Look out for hackathons, open-source projects and coding competitions that will provide experience of coding in groups. ‘Developing in a team is a challenge to master, but it’s as important as having a strong knowledge of toolsets,’ states Francesca. As well as developing your skills, you will also be able to talk about these during applications and interviews.
‘There are many student hackathons to take part in, which fully cater for complete beginners to very experienced programmers. Make use of the mentors at these events, as they’ll help you design and build on an idea,’ advises a technology recruiter at MI5. They also added that, ‘free pizza and soft drinks are usually on offer at these events.’ Although, of course, this is for in-person events – there are online hackathons that you can attend from the comfort of your bedroom.

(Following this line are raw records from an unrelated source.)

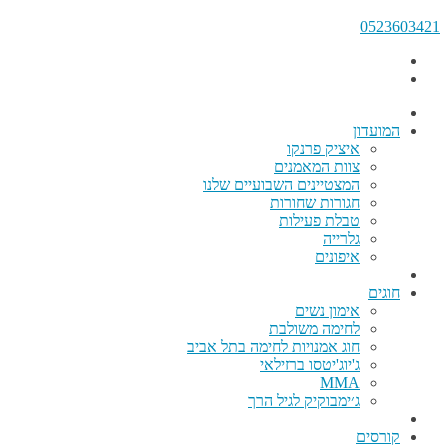
0523603421
המועדון
איציק פרנקו
צוות המאמנים
המצטיינים השבועיים שלנו
חגורות שחורות
טבלת פעילות
גלרייה
איפונים
חוגים
אימון נשים
לחימה משולבת
חוג אמנויות לחימה בתל אביב
ג'יוג'יטסו ברזילאי
MMA
ג׳ימבוקיק לגיל הרך
קורסים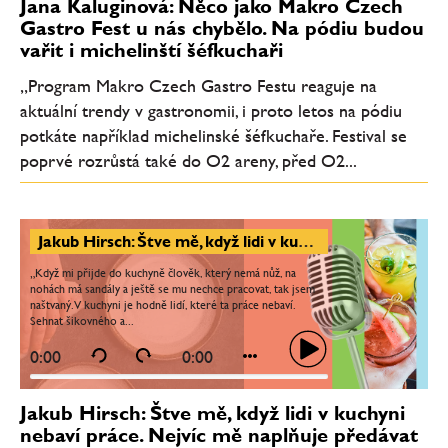
Jana Kaluginová: Něco jako Makro Czech
Gastro Fest u nás chybělo. Na pódiu budou
vařit i michelinští šéfkuchaři
„Program Makro Czech Gastro Festu reaguje na
aktuální trendy v gastronomii, i proto letos na pódiu
potkáte například michelinské šéfkuchaře. Festival se
poprvé rozrůstá také do O2 areny, před O2...
Jakub Hirsch: Štve mě, když lidi v kuchyni nebaví práce. Nejvíc mě naplňuje předávat dál to, co umím
„Když mi přijde do kuchyně člověk, který nemá nůž, na
nohách má sandály a ještě se mu nechce pracovat, tak jsem
naštvaný. V kuchyni je hodně lidí, které ta práce nebaví.
Sehnat šikovného a...
0:00
0:00
Jakub Hirsch: Štve mě, když lidi v kuchyni
nebaví práce. Nejvíc mě naplňuje předávat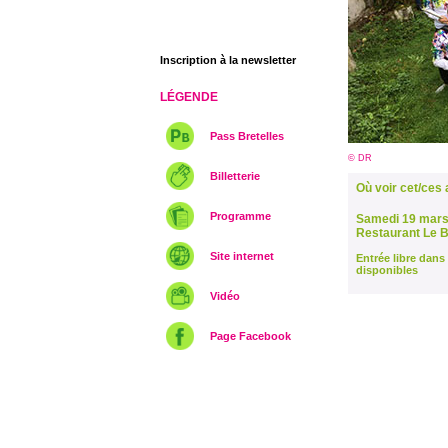
Inscription à la newsletter
LÉGENDE
Pass Bretelles
© DR
Billetterie
Où voir cet/ces a
Programme
Samedi 19 mars
Restaurant Le B
Site internet
Entrée libre dans 
disponibles
Vidéo
Page Facebook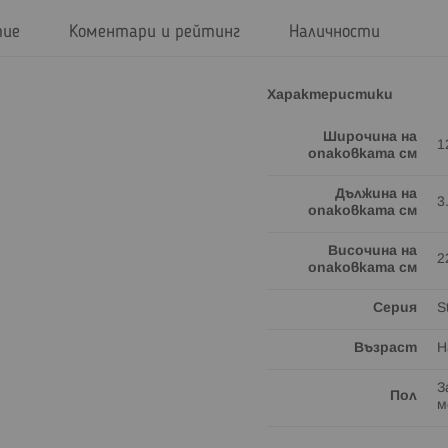
тие
Коментари и рейтинг
Наличности
Характеристики
Широчина на
1
опаковката см
Дължина на
3
опаковката см
Височина на
2
опаковката см
Серия
S
Възраст
Н
З
Пол
м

Work experience, placement years and internships, whether they’re held in person or online (or with a hybrid approach including both) are excellent ways for you to learn more about coding languages and how they are practically applied in the workplace. This is also an opportunity to build your network and experience the culture and values of the different employers: an important thing to keep in mind when choosing who to apply for.
Should you learn more than one coding language?
If you already know one language, learning another similar language can be fairly straightforward. Matt Gardner, a product manager and development team lead at BlackRock, says: ‘We’ve had people pass our Java test who only knew C++. They had spent a couple of hours preparing with a book and found the transition to Java simple.’ Students developing their skills should ‘never build two systems with the same architecture and tools, and work in teams whenever possible,’ advises Francesca. ‘Learn at least one programming language to a higher level, so that you can fall back on that as a solution when pressured for time.’
When choosing an additional language to learn, it’s worth taking some time to think over your options and select a language that is likely to be useful in your future career. ‘Research what different languages could be used for your projects, think about how that code could bring something a bit different to what you are working on and how this could add value,’ advises Kirsty. ‘For example, R is used for more statistical data. Join groups so you can compare your finding and experiment with what works well.’
I would recommend joining online communities and contributing to open-source projects. – Hannah McGarty, Hotels.com
How do I promote my programming skills in my graduate CV, application and at interview?
However you develop your coding skills, you should make sure that recruiters know about it. Don’t be afraid to mention attending hackathons and events, or completing personal projects, on applications, CVs and at interviews.
You can see our technical graduate CV writing tips here, which includes a template IT graduate CV. Clear presentation is key, and make sure you put the languages your chosen employer wants to see at the top of your list and somewhere that can’t be missed when a recruiter scan reads your CV.
Recruiters will also want to see examples of your skills in practice. Upload examples of projects onto a GitHub profile and include links to this on your CV, so employers are able to take a look at your code. This is an opportunity to show evidence of how you’ve approached a problem and how you can apply your technical knowledge in practical scenarios. Make sure the examples you put forward are free from mistakes and are a good showcase of your skills. Additionally, be prepared to talk about any examples you include at the interview stage.
Remember: other graduate skills matter too
Programming languages are often a requirement for graduate IT jobs but the employers we spoke to stressed that you shouldn't fixate on this as the job spec will list plenty of other skills and strengths too. The good news is that if you try some of the suggestions above for learning to code you are bound to pick up a host of other desirable skills.